#### [Directive]
Can you copy, word for word, the part of the segmentation excerpt below that runs from "For convenience, the" up to and including "polygon = segment_map.get_polygon(1)"?

(Beginning of Selected excerpt)

Note that these methods require the rasterio, shapely, and/or
regions optional packages.
The polygons property
returns a list of Shapely polygon objects representing each source
segment:
>>> polygons = segment_map.polygons
The to_patches() method
returns a list of PathPatch objects for the source
segments, which can be overlaid on plots:
>>> patches = segment_map.to_patches(edgecolor='white', lw=1.5)
For convenience, the
plot_patches() method
will plot these patches directly on an existing matplotlib axes:
>>> patches = segment_map.plot_patches(edgecolor='white', lw=1.5)
For working with individual labels, the
get_polygon(),
get_polygons(),
get_patch(),
get_patches(),
get_region(), and
get_regions() methods
are significantly faster than the bulk properties when only a subset of
labels is needed:
>>> polygon = segment_map.get_polygon(1)
>>> patch = segment_map.get_patch(1, edgecolor='red', lw=2)
>>> region = segment_map.get_region(1)
Here’s an example showing the source polygons overlaid on both the segmentation image and the science image:
(Source code, png, hires.png, pdf, svg)
To convert the source segments to regions
PolygonPixelRegion objects, use the
to_regions() method:
>>> regions = segment_map.to_regions()
Segment Objects#
The SegmentationImage class provides
Segment objects that encapsulate
individual labeled regions. Each Segment
contains the label number, bounding-box slices, bounding box, area, and
(optionally) the Shapely polygon outline.
The segments property
returns a list of Segment objects for all
labels:
>>> segments = segment_map.segments
>>> segments[0]
<photutils.segmentation.core.Segment>
label: 1
slices: (slice(0, 5, None), slice(230, 242, None))
area: 47
For working with individual labels, the
get_segment() and
get_segments() methods
are significantly faster than the bulk segments property when only a
subset of labels is needed:
>>> segment = segment_map.get_segment(1)
>>> print(segment.label, segment.area)
1 47
>>> segments = segment_map.get_segments([1, 5, 10])
>>> [segment.label for segment in segments]
[np.int32(1), np.int32(5), np.int32(10)]
A Segment can provide cutout arrays
of the segment data and of arbitrary data arrays via its
data property and
make_cutout() method:
>>> segment = segment_map.get_segment(1)

(End of Selected excerpt)
(Beginning of Dataset entries)

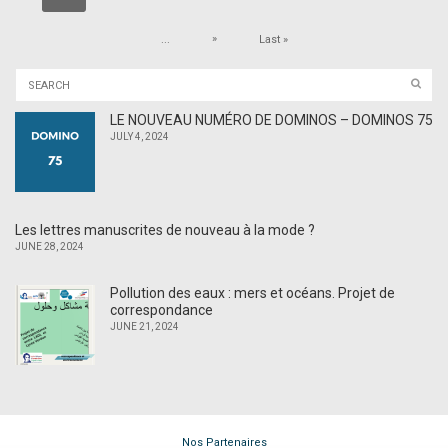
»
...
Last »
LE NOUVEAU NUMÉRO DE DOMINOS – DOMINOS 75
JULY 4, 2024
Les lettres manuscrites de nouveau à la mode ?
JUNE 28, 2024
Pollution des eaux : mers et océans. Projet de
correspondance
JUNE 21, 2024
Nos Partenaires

(End of Dataset entries)

#### [Result below]
For convenience, the
plot_patches() method
will plot these patches directly on an existing matplotlib axes:
>>> patches = segment_map.plot_patches(edgecolor='white', lw=1.5)
For working with individual labels, the
get_polygon(),
get_polygons(),
get_patch(),
get_patches(),
get_region(), and
get_regions() methods
are significantly faster than the bulk properties when only a subset of
labels is needed:
>>> polygon = segment_map.get_polygon(1)